Om motivatie en emotie te begrijpen beginnen we met het stellen van de eerste vraag: Wat veroorzaakt
gedrag? Deze algemene vraag nodigt uit tot meer specifieke vragen die de kernproblemen vormen die
moeten worden opgelost in de studie van motivatie: Wat start gedrag? Hoe wordt gedrag in stand
gehouden in de tijd? Waarom is gedrag gericht op sommige doelen maar weg van andere? Waarom
verandert gedrag van richting? Waarom stopt gedrag? De tweede vraag is, Waarom varieert gedrag
van situatie tot situatie, van de ene tijd tot de andere tijd, en van persoon tot persoon? Motivatie en
emotie bestaan als wetenschappelijke disciplines om deze vragen te beantwoorden.
Motivatie betreft die interne processen die gedrag zijn energie, richting, en volharding geven. Energie
impliceert dat gedrag kracht heeft - dat het relatief sterk, intens, en hard of veerkrachtig is. Richting
impliceert dat gedrag doel heeft - dat het wordt gericht op het bereiken van één of ander bepaald doel
of resultaat. Volharding impliceert dat het gedrag uithoudingsvermogen heeft-dat het in de tijd
voortduurt en zichzelf in verschillende situaties handhaaft. De drie interne processen die gedrag zijn
sterkte, doel, en veerkracht geven (d.w.z. zijn energie, richting, en persistentie) zijn behoeften,
cognities, en emoties. Behoeften zijn voorwaarden binnen het individu die essentieel en noodzakelijk
zijn voor de handhaving van het leven en voor groei en welzijn. Cognities zijn mentale gebeurtenissen,
zoals overtuigingen, verwachtingen, en het zelfconcept, die manieren van denken vertegenwoordigen.

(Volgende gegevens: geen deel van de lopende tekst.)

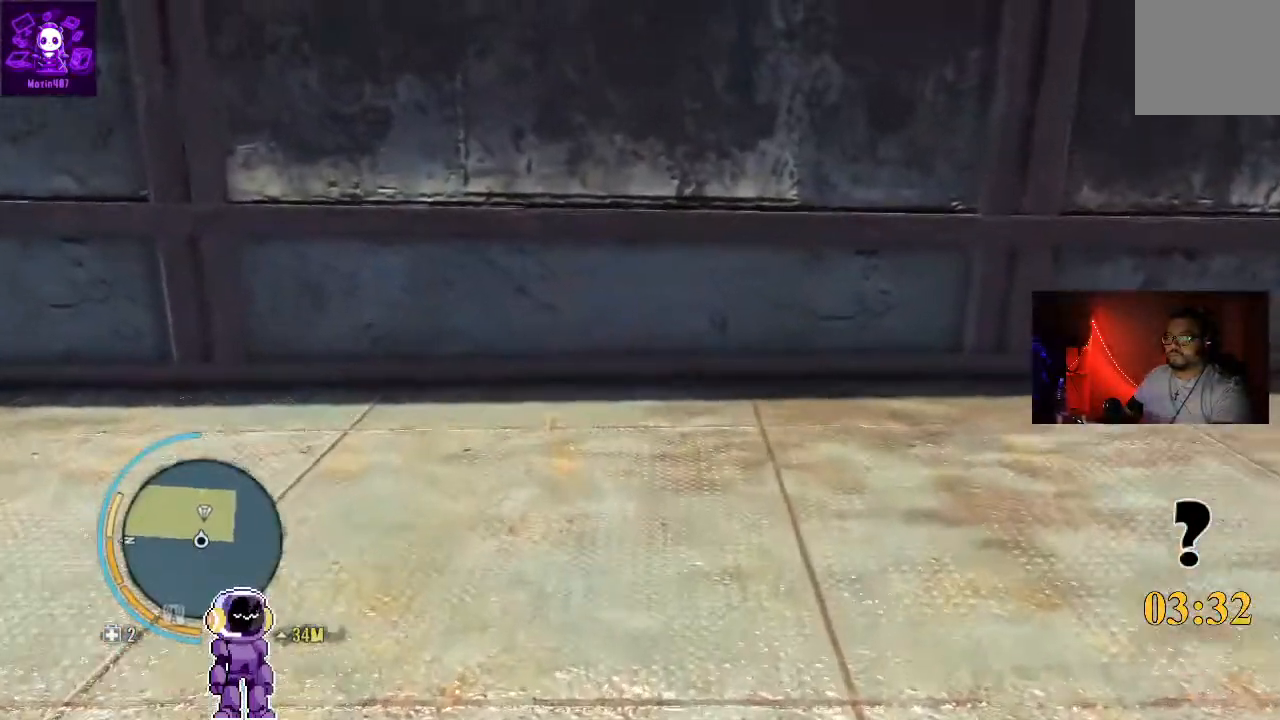
{"buttons": [], "left_stick": "up", "right_stick": "center", "events": [[300, "R3", "down"], [433, "R3", "up"]]}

Emoties zijn complexe maar gecoördineerde gevoels-arousal-purposive-expressive reacties op
significante levensgebeurtenissen, zoals bedreigingen en uitdagingen voor onze doelen of ons welzijn.
Motivatie en emotie kunnen in hun aanwezigheid en in hun intensiteit op vijf manieren tot uiting
komen: gedrag, betrokkenheid, psychofysiologie, hersenactivaties, en zelfrapportage. Motivatie en
emotie uiten zich publiekelijk door gedragingen als inspanning, volharding, latentie, keuze,
reactievermogen, gezichtsuitdrukkingen en lichamelijke gebaren. Motivatie en emotie uiten zich ook
door middel van handelingen van betrokkenheid, en specifiek door gedrag, emotie, cognitie en agency.

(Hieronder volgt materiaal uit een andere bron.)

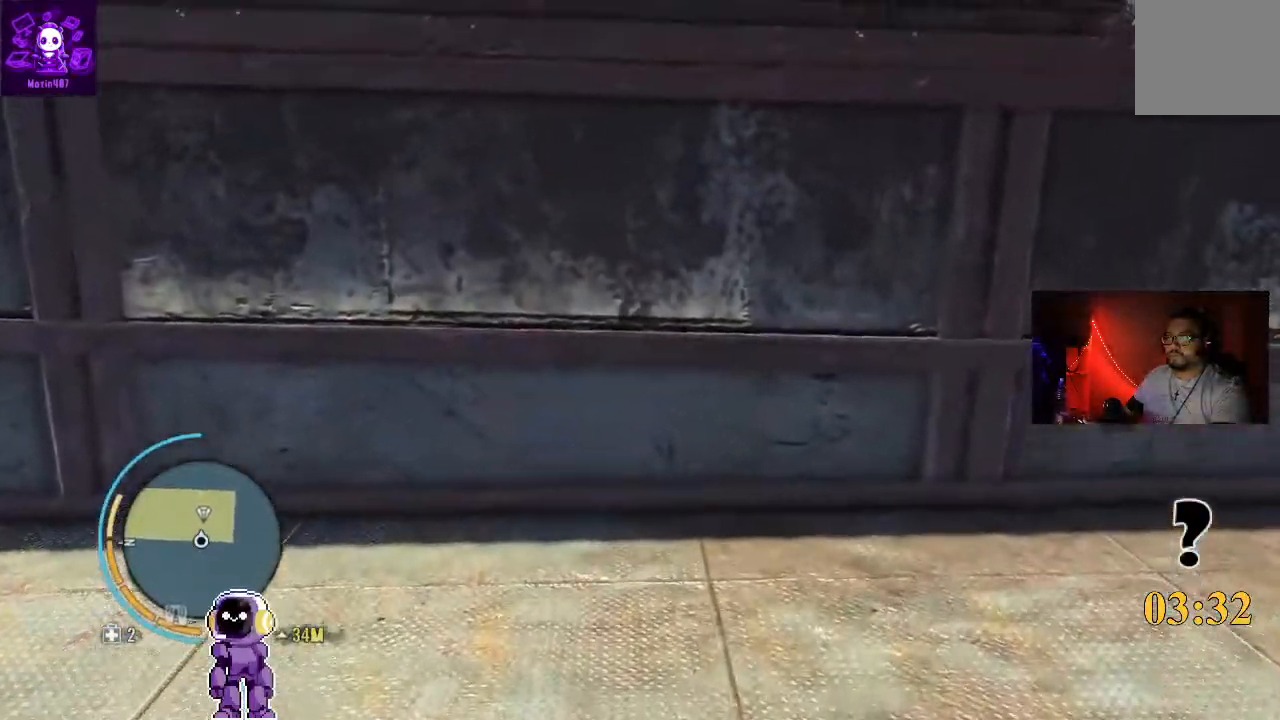
{"buttons": ["R3"], "left_stick": "up", "right_stick": "center", "events": [[500, "R3", "down"]]}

Motivatie en emotie uiten zich verder publiekelijk door veranderingen in de psychofysiologie, zoals
veranderingen in hartslag, bloeddruk, ademhalingsfrequentie, en de afscheiding van hormonen zoals
epinefrine en cortisol. Motivatie en emotie uiten zich ook door middel van hersenactivatie, zoals
verhoogde activiteit in bepaalde gebieden van de corticale en subcorticale hersenen. Motivatie en
emotie komen ook tot uiting in zelfrapportages, wanneer mensen vragenlijsten of interviews invullen
waarin hun specifieke vragen worden gesteld over hun subjectieve ervaring. In de studie van motivatie
en emotie kunnen zelfrapportages nuttig en informatief zijn, maar ze moeten ook ondersteund en
geverifieerd worden door het gedrag, de betrokkenheid, de psychofysiologie en de hersenactiviteit van
de persoon.
Tien thema's lopen als een rode draad door het onderzoek naar motivatie en emotie. Deze thema's zijn
de volgende: (1) motivatie en emotie komen aanpassing en functioneren ten goede; (2) motivatie en
emotie sturen de aandacht; (3) motivatie en emotie zijn "interveniërende variabelen"; (4) motieven
variëren in de tijd en beïnvloeden de voortdurende stroom van gedrag; (5) er bestaan soorten
motivaties; (6) we zijn ons niet altijd bewust van de motivationele basis van ons gedrag; (7)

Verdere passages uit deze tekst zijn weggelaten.